目前在内核里面有一个packet drop
可以学习一波
PS 目前其实可以使用notrack 实现不要跟踪链接
iptables -t raw -A PREROUTING -i ens33 -p tcp --dport 80 --syn -j NOTRACK
NOTRACK目标
以下结构notrack_tg_reg定义了"NOTRACK"目标,其位于"raw"表中
static struct xt_target notrack_tg_reg __read_mostly = { .name = "NOTRACK", .revision = 0, .family = NFPROTO_UNSPEC, .checkentry = notrack_chk, .target = notrack_tg, .table = "raw", .me = THIS_MODULE, };
处理函数notrack_tg如下,首先检查skb结构中_nfct结构是否为空,不为空的话,表明可能是由环回接口接收的报文,对此种报文不做处理。否则,对于接收到的报文,通过函数nf_ct_set设置其关联的nf_conntrack的IP_CT_UNTRACKED标志。
static unsigned int notrack_tg(struct sk_buff *skb, const struct xt_action_param *par) { /* Previously seen (loopback)? Ignore. */ if (skb->_nfct != 0) return XT_CONTINUE; nf_ct_set(skb, NULL, IP_CT_UNTRACKED); return XT_CONTINUE; }
跳过conntrack建立
在如下conntrack入口函数nf_conntrack_in中,如果报文设置了IP_CT_UNTRACKED标志,直接返回NF_ACCEPT。

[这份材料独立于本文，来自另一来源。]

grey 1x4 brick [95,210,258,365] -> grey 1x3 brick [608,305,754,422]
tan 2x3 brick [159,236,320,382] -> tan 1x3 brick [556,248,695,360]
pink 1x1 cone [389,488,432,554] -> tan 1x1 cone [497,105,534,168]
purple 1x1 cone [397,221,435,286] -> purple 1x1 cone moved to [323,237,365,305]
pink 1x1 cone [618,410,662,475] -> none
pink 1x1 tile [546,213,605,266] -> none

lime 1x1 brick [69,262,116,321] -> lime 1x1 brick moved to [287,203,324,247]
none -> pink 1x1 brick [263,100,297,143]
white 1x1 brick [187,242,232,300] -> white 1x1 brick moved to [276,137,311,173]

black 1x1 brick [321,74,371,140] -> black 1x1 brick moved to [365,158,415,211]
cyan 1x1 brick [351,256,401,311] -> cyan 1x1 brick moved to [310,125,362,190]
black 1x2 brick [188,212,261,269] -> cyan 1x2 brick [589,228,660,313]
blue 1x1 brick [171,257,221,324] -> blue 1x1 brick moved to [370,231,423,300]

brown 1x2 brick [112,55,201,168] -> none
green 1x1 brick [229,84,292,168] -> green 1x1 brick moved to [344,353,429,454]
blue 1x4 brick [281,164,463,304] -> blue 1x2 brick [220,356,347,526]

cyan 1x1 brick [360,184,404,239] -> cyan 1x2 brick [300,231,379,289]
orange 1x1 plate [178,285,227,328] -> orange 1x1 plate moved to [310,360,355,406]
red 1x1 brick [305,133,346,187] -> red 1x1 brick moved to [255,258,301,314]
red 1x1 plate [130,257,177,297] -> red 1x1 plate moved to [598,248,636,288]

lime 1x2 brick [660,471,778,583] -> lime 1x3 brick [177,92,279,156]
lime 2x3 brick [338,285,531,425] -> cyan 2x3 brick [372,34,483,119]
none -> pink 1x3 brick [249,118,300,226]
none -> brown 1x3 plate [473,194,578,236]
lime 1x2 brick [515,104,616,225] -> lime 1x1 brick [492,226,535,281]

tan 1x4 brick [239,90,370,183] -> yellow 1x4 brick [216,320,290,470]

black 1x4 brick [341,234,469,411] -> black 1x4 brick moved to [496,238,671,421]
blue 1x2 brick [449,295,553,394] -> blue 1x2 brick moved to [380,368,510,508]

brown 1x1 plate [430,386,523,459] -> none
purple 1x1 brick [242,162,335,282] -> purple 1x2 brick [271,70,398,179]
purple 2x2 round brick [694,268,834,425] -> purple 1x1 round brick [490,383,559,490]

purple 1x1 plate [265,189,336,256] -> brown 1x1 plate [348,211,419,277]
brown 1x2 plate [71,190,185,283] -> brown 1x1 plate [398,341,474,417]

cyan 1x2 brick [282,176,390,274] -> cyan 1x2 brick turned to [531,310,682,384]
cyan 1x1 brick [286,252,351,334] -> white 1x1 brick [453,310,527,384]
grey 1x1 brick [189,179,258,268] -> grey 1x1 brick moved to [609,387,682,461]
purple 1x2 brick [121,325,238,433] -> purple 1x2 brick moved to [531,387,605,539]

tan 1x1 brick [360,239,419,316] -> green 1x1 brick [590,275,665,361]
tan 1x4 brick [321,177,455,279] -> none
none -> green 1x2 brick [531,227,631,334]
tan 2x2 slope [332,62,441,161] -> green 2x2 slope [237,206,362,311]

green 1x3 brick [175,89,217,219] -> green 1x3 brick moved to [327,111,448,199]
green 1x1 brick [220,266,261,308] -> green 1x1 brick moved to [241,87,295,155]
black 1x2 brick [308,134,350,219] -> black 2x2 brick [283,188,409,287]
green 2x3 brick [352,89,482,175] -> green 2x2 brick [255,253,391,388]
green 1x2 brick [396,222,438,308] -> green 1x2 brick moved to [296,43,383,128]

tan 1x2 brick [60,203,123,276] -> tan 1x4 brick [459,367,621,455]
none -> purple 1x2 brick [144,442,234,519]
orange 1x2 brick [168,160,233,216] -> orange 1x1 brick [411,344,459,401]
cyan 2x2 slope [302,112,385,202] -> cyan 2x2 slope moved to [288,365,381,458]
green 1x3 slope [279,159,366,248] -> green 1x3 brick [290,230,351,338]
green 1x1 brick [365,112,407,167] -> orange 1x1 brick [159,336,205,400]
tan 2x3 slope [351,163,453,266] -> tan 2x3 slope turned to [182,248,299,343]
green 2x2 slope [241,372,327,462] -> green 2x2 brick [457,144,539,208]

unsigned int nf_conntrack_in(struct sk_buff *skb, const struct nf_hook_state *state) { enum ip_conntrack_info ctinfo; struct nf_conn *ct, *tmpl; u_int8_t protonum; int dataoff, ret; tmpl = nf_ct_get(skb, &ctinfo); if (tmpl || ctinfo == IP_CT_UNTRACKED) { /* Previously seen (loopback or untracked)? Ignore. */ if ((tmpl && !nf_ct_is_template(tmpl)) || ctinfo == IP_CT_UNTRACKED) { NF_CT_STAT_INC_ATOMIC(state->net, ignore); return NF_ACCEPT; } skb->_nfct = 0; }
CT目标和notrack标志
CT目标注册了三个版本的xt结构,以下以revision=2为例,与上节一样,其注册在raw表中:
{ .name = "CT", .family = NFPROTO_UNSPEC, .revision = 2, .targetsize = sizeof(struct xt_ct_target_info_v1), .usersize = offsetof(struct xt_ct_target_info, ct), .checkentry = xt_ct_tg_check_v2, .destroy = xt_ct_tg_destroy_v1, .target = xt_ct_target_v1, .table = "raw", .me = THIS_MODULE, }, static inline int xt_ct_target(struct sk_buff *skb, struct nf_conn *ct) { /* Previously seen (loopback)? Ignore. */ if (skb->_nfct != 0) return XT_CONTINUE; if (ct) { atomic_inc(&ct->ct_general.use); nf_ct_set(skb, ct, IP_CT_NEW); } else { nf_ct_set(skb, ct, IP_CT_UNTRACKED); } return XT_CONTINUE; }
由于PREROUTING点上,之前的raw表中的notrack规则优先级为NF_IP_PRI_RAW,高于以上的conntrack处理函数的优先级NF_IP_PRI_CONNTRACK。notrack规则设置了之后,将不对此连接建立conntrack结构,不进行追踪
enum nf_ip_hook_priorities { NF_IP_PRI_FIRST = INT_MIN, NF_IP_PRI_RAW_BEFORE_DEFRAG = -450, NF_IP_PRI_CONNTRACK_DEFRAG = -400, NF_IP_PRI_RAW = -300, NF_IP_PRI_SELINUX_FIRST = -225, NF_IP_PRI_CONNTRACK = -200, NF_IP_PRI_MANGLE = -150, NF_IP_PRI_NAT_DST = -100, NF_IP_PRI_FILTER = 0, NF_IP_PRI_SECURITY = 50, NF_IP_PRI_NAT_SRC = 100, NF_IP_PRI_SELINUX_LAST = 225, NF_IP_PRI_CONNTRACK_HELPER = 300, NF_IP_PRI_CONNTRACK_CONFIRM = INT_MAX, NF_IP_PRI_LAST = INT_MAX, };
以上代码参考linux 5.8内核